_MATERIAL SUPPLIED_.
==========

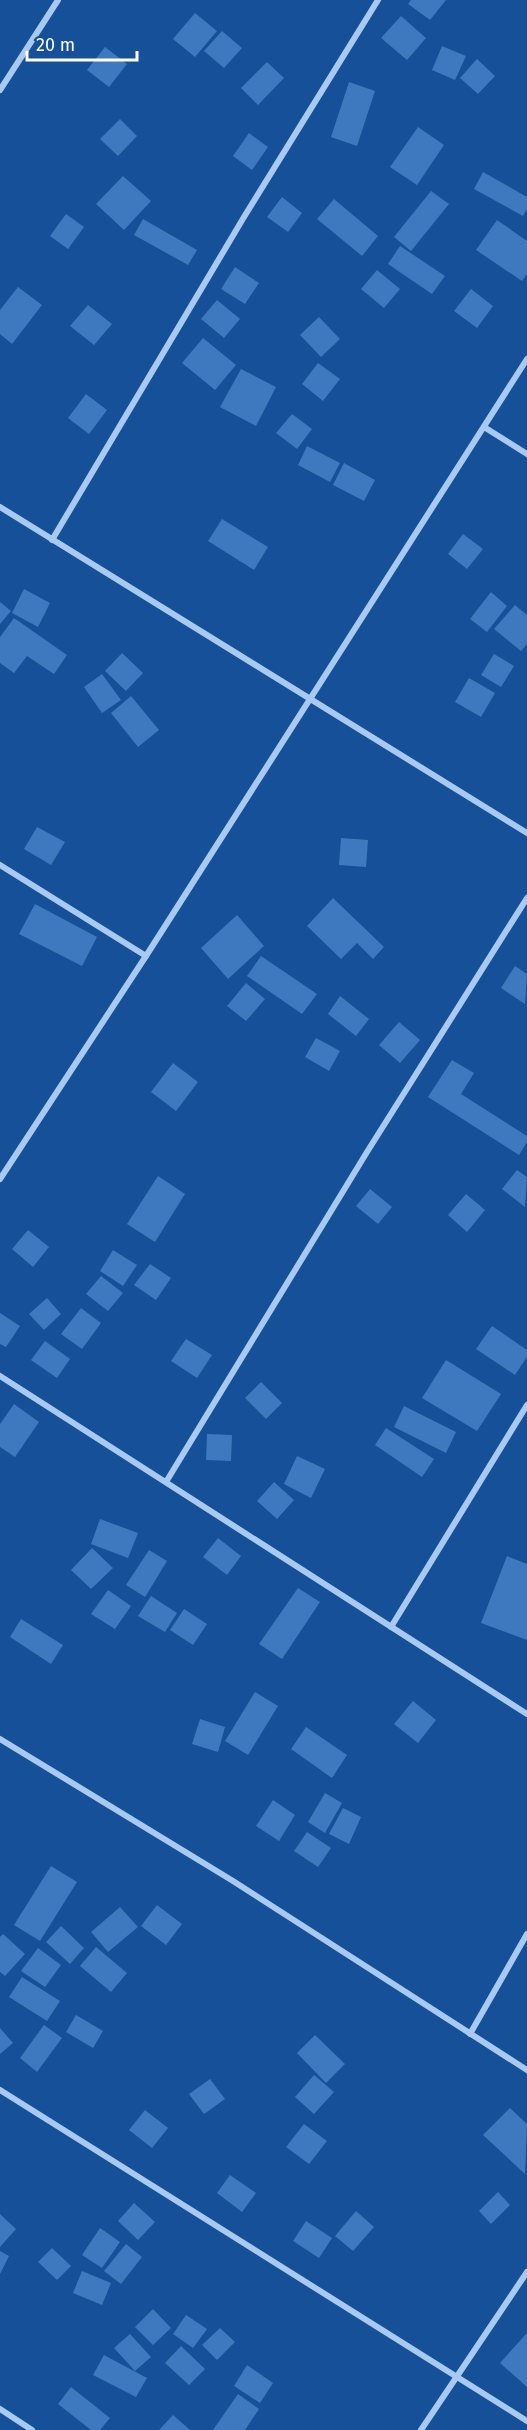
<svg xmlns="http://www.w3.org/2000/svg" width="527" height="2430" viewBox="0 0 527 2430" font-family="'Fira Sans',sans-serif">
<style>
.building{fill:#3e79bf}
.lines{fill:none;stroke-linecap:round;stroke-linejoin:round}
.street{stroke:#a8caf2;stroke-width:6}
</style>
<rect width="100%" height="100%" fill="#155098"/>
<g class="building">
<path d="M 411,0 L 446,0 L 430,20 L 408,4 Z"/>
<path d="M 195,13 L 217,31 L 195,57 L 173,39 Z"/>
<path d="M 401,16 L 426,38 L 407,60 L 381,38 Z"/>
<path d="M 222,31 L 242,48 L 224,68 L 204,51 Z"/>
<path d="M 442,46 L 466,56 L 455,80 L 432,70 Z"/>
<path d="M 105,47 L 127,64 L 109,87 L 87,70 Z"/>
<path d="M 477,59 L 495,76 L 478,94 L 460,78 Z"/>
<path d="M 267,62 L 284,78 L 258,105 L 241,88 Z"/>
<path d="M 349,82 L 375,91 L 357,146 L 331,137 Z"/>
<path d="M 120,119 L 137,136 L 118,156 L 100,139 Z"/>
<path d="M 418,127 L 444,145 L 417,185 L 390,167 Z"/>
<path d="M 249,133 L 268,147 L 252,170 L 233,156 Z"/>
<path d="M 483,172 L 527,197 L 527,209 L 523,216 L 474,189 Z"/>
<path d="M 123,176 L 151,201 L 124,230 L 96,204 Z"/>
<path d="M 431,191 L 449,204 L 411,251 L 394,237 Z"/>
<path d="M 282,197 L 302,213 L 288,232 L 267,217 Z"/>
<path d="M 334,199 L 378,236 L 362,256 L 317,219 Z"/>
<path d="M 66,214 L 84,227 L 68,249 L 50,236 Z"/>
<path d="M 143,219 L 197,250 L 188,265 L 134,235 Z"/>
<path d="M 497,220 L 527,241 L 527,274 L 522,281 L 476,250 Z"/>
<path d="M 400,246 L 445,276 L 432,294 L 388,264 Z"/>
<path d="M 235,267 L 259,283 L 245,304 L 221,289 Z"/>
<path d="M 377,270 L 400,289 L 384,308 L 361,289 Z"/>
<path d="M 18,287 L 42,305 L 12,344 L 0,334 L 0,310 Z"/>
<path d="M 471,289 L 493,306 L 477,328 L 454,311 Z"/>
<path d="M 217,300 L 240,319 L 224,338 L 201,319 Z"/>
<path d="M 88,305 L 112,324 L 94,345 L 70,326 Z"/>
<path d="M 319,317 L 340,339 L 321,357 L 300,335 Z"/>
<path d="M 203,338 L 236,365 L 215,390 L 182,363 Z"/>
<path d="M 318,363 L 340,379 L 323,401 L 302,384 Z"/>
<path d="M 241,369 L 276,387 L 256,426 L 220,407 Z"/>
<path d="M 86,394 L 107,410 L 89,434 L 68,418 Z"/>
<path d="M 292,414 L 312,429 L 297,449 L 276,433 Z"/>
<path d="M 307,446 L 340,463 L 330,482 L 298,465 Z"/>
<path d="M 344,463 L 375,480 L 364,501 L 333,485 Z"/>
<path d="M 222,519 L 268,547 L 254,570 L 208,541 Z"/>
<path d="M 463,534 L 483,549 L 467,569 L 448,554 Z"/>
<path d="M 24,589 L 50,603 L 38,627 L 12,613 Z"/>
<path d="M 491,592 L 507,606 L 487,632 L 470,619 Z"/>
<path d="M 0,602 L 11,611 L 0,624 Z"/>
<path d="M 515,605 L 527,615 L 527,644 L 521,651 L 494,629 Z"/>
<path d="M 14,618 L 67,655 L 54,674 L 27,656 L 14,673 L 0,663 L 0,637 Z"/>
<path d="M 122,653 L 143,673 L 126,691 L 105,671 Z"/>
<path d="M 494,654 L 514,666 L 501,687 L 481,675 Z"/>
<path d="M 102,674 L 121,700 L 102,713 L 84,687 Z"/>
<path d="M 469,678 L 495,693 L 481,717 L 455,702 Z"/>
<path d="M 131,696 L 159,730 L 138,747 L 111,713 Z"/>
<path d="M 37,827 L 65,842 L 51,865 L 24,849 Z"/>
<path d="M 341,838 L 368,840 L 366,867 L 339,865 Z"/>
<path d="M 333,898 L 384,947 L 373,959 L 357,943 L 341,959 L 307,926 Z"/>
<path d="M 35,904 L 97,937 L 82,966 L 19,934 Z"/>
<path d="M 237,915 L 264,946 L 228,979 L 201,948 Z"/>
<path d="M 261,956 L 317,994 L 302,1014 L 247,976 Z"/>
<path d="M 515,966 L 527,974 L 525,1004 L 501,988 Z"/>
<path d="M 246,983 L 265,999 L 246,1021 L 227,1006 Z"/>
<path d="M 340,996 L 369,1019 L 356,1036 L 328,1014 Z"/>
<path d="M 399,1022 L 420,1040 L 400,1063 L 379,1045 Z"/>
<path d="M 316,1038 L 340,1051 L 329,1071 L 305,1057 Z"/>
<path d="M 452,1060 L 474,1073 L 461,1094 L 527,1136 L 527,1142 L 519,1155 L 428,1097 Z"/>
<path d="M 173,1063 L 198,1082 L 176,1111 L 151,1092 Z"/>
<path d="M 517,1170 L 527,1177 L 525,1207 L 502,1189 Z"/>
<path d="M 158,1176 L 185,1194 L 155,1242 L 127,1224 Z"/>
<path d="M 370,1189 L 392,1207 L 378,1224 L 356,1206 Z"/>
<path d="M 466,1194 L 485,1210 L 467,1232 L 448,1215 Z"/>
<path d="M 28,1230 L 49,1247 L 33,1267 L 12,1249 Z"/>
<path d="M 113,1250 L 137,1265 L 123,1286 L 100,1271 Z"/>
<path d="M 150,1264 L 171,1278 L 156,1300 L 134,1285 Z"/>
<path d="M 101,1276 L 123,1293 L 108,1311 L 86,1294 Z"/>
<path d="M 47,1298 L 61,1314 L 44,1330 L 29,1314 Z"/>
<path d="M 81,1308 L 101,1323 L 82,1349 L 61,1334 Z"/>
<path d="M 0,1313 L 20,1326 L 6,1347 L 0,1344 Z"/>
<path d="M 492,1326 L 527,1350 L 527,1357 L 515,1375 L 476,1349 Z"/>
<path d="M 186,1339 L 212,1355 L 197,1378 L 171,1361 Z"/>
<path d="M 45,1341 L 70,1359 L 57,1378 L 31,1360 Z"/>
<path d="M 446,1360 L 501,1394 L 477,1431 L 422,1398 Z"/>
<path d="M 261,1382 L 282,1403 L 266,1419 L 245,1398 Z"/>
<path d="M 14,1404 L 39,1422 L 15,1457 L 0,1447 L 0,1424 Z"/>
<path d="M 404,1406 L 456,1432 L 446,1453 L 394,1427 Z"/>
<path d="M 386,1428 L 434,1459 L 422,1477 L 375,1445 Z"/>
<path d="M 207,1434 L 232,1435 L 231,1461 L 206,1460 Z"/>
<path d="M 297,1456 L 325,1469 L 311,1498 L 284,1484 Z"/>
<path d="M 274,1482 L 294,1500 L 277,1519 L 257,1501 Z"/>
<path d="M 100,1519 L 138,1533 L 128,1558 L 91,1544 Z"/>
<path d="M 218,1538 L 241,1556 L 227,1575 L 203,1557 Z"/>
<path d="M 92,1548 L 113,1568 L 91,1589 L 71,1570 Z"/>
<path d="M 149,1550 L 167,1561 L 145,1597 L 126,1585 Z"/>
<path d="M 507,1556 L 527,1564 L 527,1640 L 481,1623 Z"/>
<path d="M 298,1588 L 320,1602 L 282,1659 L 259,1644 Z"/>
<path d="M 108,1590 L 131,1606 L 115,1629 L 91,1614 Z"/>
<path d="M 151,1596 L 177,1613 L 165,1632 L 138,1616 Z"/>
<path d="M 184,1609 L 207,1624 L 193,1645 L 170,1630 Z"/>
<path d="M 21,1619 L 63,1645 L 51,1664 L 10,1637 Z"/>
<path d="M 255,1692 L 278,1706 L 248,1755 L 225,1741 Z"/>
<path d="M 413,1701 L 436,1720 L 418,1743 L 394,1724 Z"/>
<path d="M 200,1719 L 225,1727 L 218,1752 L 192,1744 Z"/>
<path d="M 306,1727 L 347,1755 L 332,1778 L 291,1749 Z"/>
<path d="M 325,1793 L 342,1803 L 325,1833 L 308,1822 Z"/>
<path d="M 273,1800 L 295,1815 L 279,1841 L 256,1826 Z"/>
<path d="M 343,1808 L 361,1817 L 349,1844 L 329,1834 Z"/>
<path d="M 307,1832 L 331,1848 L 318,1867 L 294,1851 Z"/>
<path d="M 51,1866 L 77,1882 L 40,1941 L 14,1925 Z"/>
<path d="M 157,1905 L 182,1924 L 166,1945 L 141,1926 Z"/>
<path d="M 120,1907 L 138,1927 L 108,1952 L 91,1932 Z"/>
<path d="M 61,1926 L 84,1948 L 70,1964 L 46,1942 Z"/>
<path d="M 3,1934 L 25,1954 L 5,1976 L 0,1972 L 0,1937 Z"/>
<path d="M 96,1947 L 127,1973 L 111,1992 L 80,1966 Z"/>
<path d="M 38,1948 L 61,1965 L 45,1987 L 21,1971 Z"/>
<path d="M 22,1977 L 60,2001 L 47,2021 L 9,1997 Z"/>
<path d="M 76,2015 L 103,2031 L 93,2048 L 66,2032 Z"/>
<path d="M 44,2025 L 62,2038 L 37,2072 L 20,2058 Z"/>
<path d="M 0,2028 L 13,2043 L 0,2054 Z"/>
<path d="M 315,2035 L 345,2064 L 326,2083 L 297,2053 Z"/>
<path d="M 314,2075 L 334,2092 L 314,2114 L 295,2097 Z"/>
<path d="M 210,2079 L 225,2099 L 204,2114 L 189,2094 Z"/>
<path d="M 510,2108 L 527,2124 L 525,2174 L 483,2135 Z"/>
<path d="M 145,2110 L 168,2128 L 152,2148 L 129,2130 Z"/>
<path d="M 304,2124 L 327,2141 L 309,2164 L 286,2147 Z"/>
<path d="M 230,2175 L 256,2193 L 242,2212 L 217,2193 Z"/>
<path d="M 498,2192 L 510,2205 L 491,2224 L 479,2211 Z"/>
<path d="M 134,2203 L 155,2222 L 138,2240 L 118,2221 Z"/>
<path d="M 356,2211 L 374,2227 L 353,2251 L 335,2236 Z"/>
<path d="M 0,2214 L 16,2229 L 0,2247 Z"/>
<path d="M 306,2221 L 332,2238 L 319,2258 L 293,2241 Z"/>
<path d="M 100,2228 L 120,2242 L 102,2268 L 82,2255 Z"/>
<path d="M 126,2244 L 142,2257 L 121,2284 L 104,2271 Z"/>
<path d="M 52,2248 L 71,2266 L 57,2280 L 38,2262 Z"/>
<path d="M 0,2251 L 9,2256 L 0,2274 Z"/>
<path d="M 82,2271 L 111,2283 L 102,2305 L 73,2293 Z"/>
<path d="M 153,2309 L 171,2328 L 153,2345 L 135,2327 Z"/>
<path d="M 186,2315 L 207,2329 L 193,2348 L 173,2334 Z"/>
<path d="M 220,2328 L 235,2342 L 217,2360 L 202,2345 Z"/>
<path d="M 527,2333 L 527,2387 L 500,2363 Z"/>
<path d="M 130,2334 L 151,2357 L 135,2371 L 114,2348 Z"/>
<path d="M 181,2346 L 205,2369 L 189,2385 L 165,2363 Z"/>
<path d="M 104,2355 L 147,2378 L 136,2397 L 93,2375 Z"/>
<path d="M 247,2365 L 273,2383 L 260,2403 L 234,2386 Z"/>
<path d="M 71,2387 L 110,2418 L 100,2430 L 91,2430 L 58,2404 Z"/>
<path d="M 238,2394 L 259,2409 L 245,2430 L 213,2430 Z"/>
<path d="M 173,2415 L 190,2430 L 159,2430 Z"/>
</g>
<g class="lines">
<g class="street">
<path d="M 0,90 L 58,0"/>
<path d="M 484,427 L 527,454"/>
<path d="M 0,507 L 527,833"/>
<path d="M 52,540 L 244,217 L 378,0"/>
<path d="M 0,865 L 146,956"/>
<path d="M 0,1179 L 146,956 L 527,359"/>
<path d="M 0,1376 L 527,1714"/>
<path d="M 166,1482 L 367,1152 L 527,898"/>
<path d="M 391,1627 L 527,1405"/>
<path d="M 0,1739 L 233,1881 L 527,2070"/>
<path d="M 470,2034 L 527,1934"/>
<path d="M 0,2090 L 527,2421"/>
<path d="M 0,2409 L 32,2430"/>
<path d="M 421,2430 L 527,2272"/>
</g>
</g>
<path d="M27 51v9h110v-9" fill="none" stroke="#ffffff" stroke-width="3"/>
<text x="36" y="51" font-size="18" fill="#ffffff" stroke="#155098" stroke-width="4.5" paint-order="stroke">20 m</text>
</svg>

==========

_TASK GOAL_. The response must give every line from the material above that holds the string "lines".

_FINAL ANSWER_.
.lines{fill:none;stroke-linecap:round;stroke-linejoin:round}
<g class="lines">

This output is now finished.